— BEGIN Given entries —

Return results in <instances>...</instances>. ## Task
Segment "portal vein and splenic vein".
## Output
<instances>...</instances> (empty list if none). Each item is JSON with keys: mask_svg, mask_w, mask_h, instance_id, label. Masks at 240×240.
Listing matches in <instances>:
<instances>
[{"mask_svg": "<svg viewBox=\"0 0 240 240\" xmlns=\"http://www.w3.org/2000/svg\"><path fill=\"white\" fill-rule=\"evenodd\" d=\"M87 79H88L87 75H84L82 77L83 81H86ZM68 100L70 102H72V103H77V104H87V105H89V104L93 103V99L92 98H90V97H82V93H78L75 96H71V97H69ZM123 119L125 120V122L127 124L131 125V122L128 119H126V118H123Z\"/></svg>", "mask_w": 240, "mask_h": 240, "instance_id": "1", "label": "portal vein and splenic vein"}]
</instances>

— END Given entries —

● **Required work**: Can you format the data above as a Markdown table with a "Row" column for the line number and a "Line" column for the line itself, omitting blank lines?

● **Correct result**:
| Row | Line |
|---|---|
| 1 | Return results in <instances>...</instances>. ## Task |
| 2 | Segment "portal vein and splenic vein". |
| 3 | ## Output |
| 4 | <instances>...</instances> (empty list if none). Each item is JSON with keys: mask_svg, mask_w, mask_h, instance_id, label. Masks at 240×240. |
| 5 | Listing matches in <instances>: |
| 6 | <instances> |
| 7 | [{"mask_svg": "<svg viewBox=\"0 0 240 240\" xmlns=\"http://www.w3.org/2000/svg\"><path fill=\"white\" fill-rule=\"evenodd\" d=\"M87 79H88L87 75H84L82 77L83 81H86ZM68 100L70 102H72V103H77V104H87V105H89V104L93 103V99L92 98H90V97H82V93H78L75 96H71V97H69ZM123 119L125 120V122L127 124L131 125V122L128 119H126V118H123Z\"/></svg>", "mask_w": 240, "mask_h": 240, "instance_id": "1", "label": "portal vein and splenic vein"}] |
| 8 | </instances> |